AIM OF THE EXERCISE –
Transcribe every entry word for word.

Stored entries –
+++

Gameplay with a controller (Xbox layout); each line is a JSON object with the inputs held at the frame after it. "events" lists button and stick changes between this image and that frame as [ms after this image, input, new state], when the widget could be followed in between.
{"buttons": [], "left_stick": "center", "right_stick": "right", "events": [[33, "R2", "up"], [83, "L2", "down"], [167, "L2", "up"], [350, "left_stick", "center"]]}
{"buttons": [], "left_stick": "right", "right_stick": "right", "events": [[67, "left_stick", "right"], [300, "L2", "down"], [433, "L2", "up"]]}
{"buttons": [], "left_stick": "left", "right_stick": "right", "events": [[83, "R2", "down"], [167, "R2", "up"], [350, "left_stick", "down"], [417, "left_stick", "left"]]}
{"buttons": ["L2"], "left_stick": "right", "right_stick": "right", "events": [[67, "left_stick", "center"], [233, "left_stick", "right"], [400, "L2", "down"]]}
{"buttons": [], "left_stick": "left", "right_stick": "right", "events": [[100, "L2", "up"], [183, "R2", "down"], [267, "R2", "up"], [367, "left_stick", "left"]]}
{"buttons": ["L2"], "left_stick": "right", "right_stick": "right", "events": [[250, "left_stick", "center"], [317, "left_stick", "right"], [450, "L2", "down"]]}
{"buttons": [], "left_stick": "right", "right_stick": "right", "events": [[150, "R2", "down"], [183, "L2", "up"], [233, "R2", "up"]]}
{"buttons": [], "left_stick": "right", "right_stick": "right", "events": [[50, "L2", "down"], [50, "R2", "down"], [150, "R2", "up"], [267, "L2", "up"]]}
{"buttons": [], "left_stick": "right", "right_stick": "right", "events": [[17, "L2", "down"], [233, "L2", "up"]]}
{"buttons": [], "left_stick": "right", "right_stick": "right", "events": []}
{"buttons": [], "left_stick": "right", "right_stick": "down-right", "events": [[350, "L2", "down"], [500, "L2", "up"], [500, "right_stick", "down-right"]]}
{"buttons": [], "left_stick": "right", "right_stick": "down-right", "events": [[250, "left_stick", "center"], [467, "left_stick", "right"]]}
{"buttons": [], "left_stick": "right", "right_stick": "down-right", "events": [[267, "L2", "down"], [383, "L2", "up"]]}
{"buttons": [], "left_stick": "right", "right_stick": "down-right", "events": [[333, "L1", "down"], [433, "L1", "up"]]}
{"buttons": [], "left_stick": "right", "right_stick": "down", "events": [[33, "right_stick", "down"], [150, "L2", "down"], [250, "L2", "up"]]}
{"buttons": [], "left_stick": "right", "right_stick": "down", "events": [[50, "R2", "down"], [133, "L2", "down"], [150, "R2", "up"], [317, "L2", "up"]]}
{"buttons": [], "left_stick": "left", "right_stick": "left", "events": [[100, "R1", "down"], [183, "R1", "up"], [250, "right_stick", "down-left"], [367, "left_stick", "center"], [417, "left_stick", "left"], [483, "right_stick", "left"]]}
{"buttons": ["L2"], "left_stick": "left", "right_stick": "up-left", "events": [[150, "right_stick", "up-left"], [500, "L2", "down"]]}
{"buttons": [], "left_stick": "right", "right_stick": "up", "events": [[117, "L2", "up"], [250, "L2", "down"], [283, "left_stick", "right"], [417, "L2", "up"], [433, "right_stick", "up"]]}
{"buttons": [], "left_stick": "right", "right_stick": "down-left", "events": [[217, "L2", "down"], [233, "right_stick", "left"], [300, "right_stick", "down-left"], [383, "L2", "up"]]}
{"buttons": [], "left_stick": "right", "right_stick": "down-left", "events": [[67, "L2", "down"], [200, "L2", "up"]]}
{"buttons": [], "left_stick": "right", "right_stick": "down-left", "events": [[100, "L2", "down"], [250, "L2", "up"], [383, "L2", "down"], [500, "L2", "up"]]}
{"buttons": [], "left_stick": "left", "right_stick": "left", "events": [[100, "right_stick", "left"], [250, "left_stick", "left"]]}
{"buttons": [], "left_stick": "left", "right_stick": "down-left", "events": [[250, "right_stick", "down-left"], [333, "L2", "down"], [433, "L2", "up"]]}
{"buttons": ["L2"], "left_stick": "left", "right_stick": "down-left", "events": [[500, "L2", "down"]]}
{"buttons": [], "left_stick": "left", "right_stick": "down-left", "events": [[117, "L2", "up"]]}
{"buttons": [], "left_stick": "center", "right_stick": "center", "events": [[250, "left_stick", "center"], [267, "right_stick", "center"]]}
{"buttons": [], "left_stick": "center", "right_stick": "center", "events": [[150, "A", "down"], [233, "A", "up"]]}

+++

REPLY –
Gameplay with a controller (Xbox layout); each line is a JSON object with the inputs held at the frame after it. "events" lists button and stick changes between this image and that frame as [ms after this image, input, new state], when the widget could be followed in between.
{"buttons": [], "left_stick": "center", "right_stick": "right", "events": [[33, "R2", "up"], [83, "L2", "down"], [167, "L2", "up"], [350, "left_stick", "center"]]}
{"buttons": [], "left_stick": "right", "right_stick": "right", "events": [[67, "left_stick", "right"], [300, "L2", "down"], [433, "L2", "up"]]}
{"buttons": [], "left_stick": "left", "right_stick": "right", "events": [[83, "R2", "down"], [167, "R2", "up"], [350, "left_stick", "down"], [417, "left_stick", "left"]]}
{"buttons": ["L2"], "left_stick": "right", "right_stick": "right", "events": [[67, "left_stick", "center"], [233, "left_stick", "right"], [400, "L2", "down"]]}
{"buttons": [], "left_stick": "left", "right_stick": "right", "events": [[100, "L2", "up"], [183, "R2", "down"], [267, "R2", "up"], [367, "left_stick", "left"]]}
{"buttons": ["L2"], "left_stick": "right", "right_stick": "right", "events": [[250, "left_stick", "center"], [317, "left_stick", "right"], [450, "L2", "down"]]}
{"buttons": [], "left_stick": "right", "right_stick": "right", "events": [[150, "R2", "down"], [183, "L2", "up"], [233, "R2", "up"]]}
{"buttons": [], "left_stick": "right", "right_stick": "right", "events": [[50, "L2", "down"], [50, "R2", "down"], [150, "R2", "up"], [267, "L2", "up"]]}
{"buttons": [], "left_stick": "right", "right_stick": "right", "events": [[17, "L2", "down"], [233, "L2", "up"]]}
{"buttons": [], "left_stick": "right", "right_stick": "right", "events": []}
{"buttons": [], "left_stick": "right", "right_stick": "down-right", "events": [[350, "L2", "down"], [500, "L2", "up"], [500, "right_stick", "down-right"]]}
{"buttons": [], "left_stick": "right", "right_stick": "down-right", "events": [[250, "left_stick", "center"], [467, "left_stick", "right"]]}
{"buttons": [], "left_stick": "right", "right_stick": "down-right", "events": [[267, "L2", "down"], [383, "L2", "up"]]}
{"buttons": [], "left_stick": "right", "right_stick": "down-right", "events": [[333, "L1", "down"], [433, "L1", "up"]]}
{"buttons": [], "left_stick": "right", "right_stick": "down", "events": [[33, "right_stick", "down"], [150, "L2", "down"], [250, "L2", "up"]]}
{"buttons": [], "left_stick": "right", "right_stick": "down", "events": [[50, "R2", "down"], [133, "L2", "down"], [150, "R2", "up"], [317, "L2", "up"]]}
{"buttons": [], "left_stick": "left", "right_stick": "left", "events": [[100, "R1", "down"], [183, "R1", "up"], [250, "right_stick", "down-left"], [367, "left_stick", "center"], [417, "left_stick", "left"], [483, "right_stick", "left"]]}
{"buttons": ["L2"], "left_stick": "left", "right_stick": "up-left", "events": [[150, "right_stick", "up-left"], [500, "L2", "down"]]}
{"buttons": [], "left_stick": "right", "right_stick": "up", "events": [[117, "L2", "up"], [250, "L2", "down"], [283, "left_stick", "right"], [417, "L2", "up"], [433, "right_stick", "up"]]}
{"buttons": [], "left_stick": "right", "right_stick": "down-left", "events": [[217, "L2", "down"], [233, "right_stick", "left"], [300, "right_stick", "down-left"], [383, "L2", "up"]]}
{"buttons": [], "left_stick": "right", "right_stick": "down-left", "events": [[67, "L2", "down"], [200, "L2", "up"]]}
{"buttons": [], "left_stick": "right", "right_stick": "down-left", "events": [[100, "L2", "down"], [250, "L2", "up"], [383, "L2", "down"], [500, "L2", "up"]]}
{"buttons": [], "left_stick": "left", "right_stick": "left", "events": [[100, "right_stick", "left"], [250, "left_stick", "left"]]}
{"buttons": [], "left_stick": "left", "right_stick": "down-left", "events": [[250, "right_stick", "down-left"], [333, "L2", "down"], [433, "L2", "up"]]}
{"buttons": ["L2"], "left_stick": "left", "right_stick": "down-left", "events": [[500, "L2", "down"]]}
{"buttons": [], "left_stick": "left", "right_stick": "down-left", "events": [[117, "L2", "up"]]}
{"buttons": [], "left_stick": "center", "right_stick": "center", "events": [[250, "left_stick", "center"], [267, "right_stick", "center"]]}
{"buttons": [], "left_stick": "center", "right_stick": "center", "events": [[150, "A", "down"], [233, "A", "up"]]}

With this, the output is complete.